Moreover, I am puzzled about why Levi conflates "empiricism" with Hume in his discussion of Bhaskar in The Democracy of Objects, and defines the term such that by implication Locke is not an empiricist because he believes in "powers." (This is around footnote 25 of Chapter 2; I don't see page numbers on the web edition.) Arguably, even the definition of "empiricism" in general is wrong, because it is not true of modern empiricisms that "the empiricist attempts to eradicate all unfounded ontological presuppositions by resolving to tarry with what is given in sensations alone" (ibid). Reason and mind is a source of knowledge for most of the moderns, both rationalists and empiricists alike, including Hume.

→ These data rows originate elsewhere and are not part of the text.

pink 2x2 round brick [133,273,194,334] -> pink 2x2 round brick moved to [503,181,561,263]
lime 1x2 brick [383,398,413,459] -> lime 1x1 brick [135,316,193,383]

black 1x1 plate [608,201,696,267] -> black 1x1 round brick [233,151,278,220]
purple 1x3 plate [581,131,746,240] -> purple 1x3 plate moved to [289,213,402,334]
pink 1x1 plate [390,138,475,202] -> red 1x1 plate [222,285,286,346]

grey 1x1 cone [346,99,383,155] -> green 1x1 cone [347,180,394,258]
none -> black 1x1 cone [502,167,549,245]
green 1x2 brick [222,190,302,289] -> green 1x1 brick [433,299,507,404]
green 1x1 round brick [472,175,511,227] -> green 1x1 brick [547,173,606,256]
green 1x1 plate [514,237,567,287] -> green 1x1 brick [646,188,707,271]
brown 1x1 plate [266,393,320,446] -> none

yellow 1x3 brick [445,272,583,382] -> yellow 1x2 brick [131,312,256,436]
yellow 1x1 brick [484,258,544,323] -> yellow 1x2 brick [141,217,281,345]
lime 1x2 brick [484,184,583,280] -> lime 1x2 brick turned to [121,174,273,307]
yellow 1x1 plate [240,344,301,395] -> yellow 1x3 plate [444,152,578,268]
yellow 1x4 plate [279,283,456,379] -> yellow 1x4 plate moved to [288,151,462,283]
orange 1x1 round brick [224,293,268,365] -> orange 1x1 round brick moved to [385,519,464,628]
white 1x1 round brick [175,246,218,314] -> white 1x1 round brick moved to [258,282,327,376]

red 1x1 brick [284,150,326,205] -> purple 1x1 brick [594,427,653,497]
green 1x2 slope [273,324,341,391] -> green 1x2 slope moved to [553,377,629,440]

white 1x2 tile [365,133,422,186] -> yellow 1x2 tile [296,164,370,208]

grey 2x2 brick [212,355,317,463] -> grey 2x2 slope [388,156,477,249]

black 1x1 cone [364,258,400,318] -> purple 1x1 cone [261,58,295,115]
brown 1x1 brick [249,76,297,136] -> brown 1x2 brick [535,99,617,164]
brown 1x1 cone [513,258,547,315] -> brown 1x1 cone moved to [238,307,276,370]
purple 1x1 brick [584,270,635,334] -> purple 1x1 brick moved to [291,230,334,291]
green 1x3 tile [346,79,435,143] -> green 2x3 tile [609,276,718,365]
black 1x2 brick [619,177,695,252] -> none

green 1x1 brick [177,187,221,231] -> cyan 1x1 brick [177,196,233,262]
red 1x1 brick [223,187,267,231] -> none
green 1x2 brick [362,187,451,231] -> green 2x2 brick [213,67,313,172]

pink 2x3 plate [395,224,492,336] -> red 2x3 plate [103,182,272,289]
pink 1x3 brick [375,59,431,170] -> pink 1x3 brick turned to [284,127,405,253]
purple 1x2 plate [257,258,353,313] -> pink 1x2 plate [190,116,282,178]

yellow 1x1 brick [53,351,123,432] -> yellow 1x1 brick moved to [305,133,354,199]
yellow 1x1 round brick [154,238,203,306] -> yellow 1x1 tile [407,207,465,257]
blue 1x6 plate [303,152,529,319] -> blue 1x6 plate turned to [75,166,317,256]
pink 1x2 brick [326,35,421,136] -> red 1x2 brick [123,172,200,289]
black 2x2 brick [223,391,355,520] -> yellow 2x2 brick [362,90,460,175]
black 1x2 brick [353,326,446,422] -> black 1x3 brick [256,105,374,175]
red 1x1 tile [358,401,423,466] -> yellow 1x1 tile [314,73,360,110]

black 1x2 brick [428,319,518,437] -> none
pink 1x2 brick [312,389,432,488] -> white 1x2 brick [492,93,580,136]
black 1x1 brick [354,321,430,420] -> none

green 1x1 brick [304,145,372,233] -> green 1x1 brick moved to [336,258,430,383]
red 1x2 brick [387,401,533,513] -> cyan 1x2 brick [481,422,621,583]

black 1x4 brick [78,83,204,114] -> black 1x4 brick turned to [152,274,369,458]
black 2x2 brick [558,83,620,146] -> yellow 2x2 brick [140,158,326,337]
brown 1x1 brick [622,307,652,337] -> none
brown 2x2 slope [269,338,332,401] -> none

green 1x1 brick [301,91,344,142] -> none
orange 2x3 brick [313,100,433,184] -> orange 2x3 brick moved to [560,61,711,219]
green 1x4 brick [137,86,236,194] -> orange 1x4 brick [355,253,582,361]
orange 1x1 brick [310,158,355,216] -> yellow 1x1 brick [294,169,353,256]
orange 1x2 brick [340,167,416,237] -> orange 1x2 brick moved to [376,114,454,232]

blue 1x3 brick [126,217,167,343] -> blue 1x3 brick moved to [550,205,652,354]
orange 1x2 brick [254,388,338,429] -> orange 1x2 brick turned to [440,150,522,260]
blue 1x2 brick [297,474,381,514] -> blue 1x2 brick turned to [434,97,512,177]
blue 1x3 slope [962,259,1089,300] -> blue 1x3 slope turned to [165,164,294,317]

Given all this, I am puzzled how the following statement can be made without more qualification in our post-Kantian era.
"Needless to say, a tendency or power is a real feature of objects themselves, a feature of the being of objects, and not the being of objects for-us." (near fn 32).
So far, I haven't seen a direct rebuttal of Kant, an address of how this is anything more than a round-about way to Locke, etc. Regardless, the reason I bring this all up is because Dewey is a Hegelian empiricist, which is a term almost unique to him.
In conclusion, Levi, you appear to be misidentifying Dewey, modern empiricism, and also Kant such that your arguments against or from them miss the mark entirely.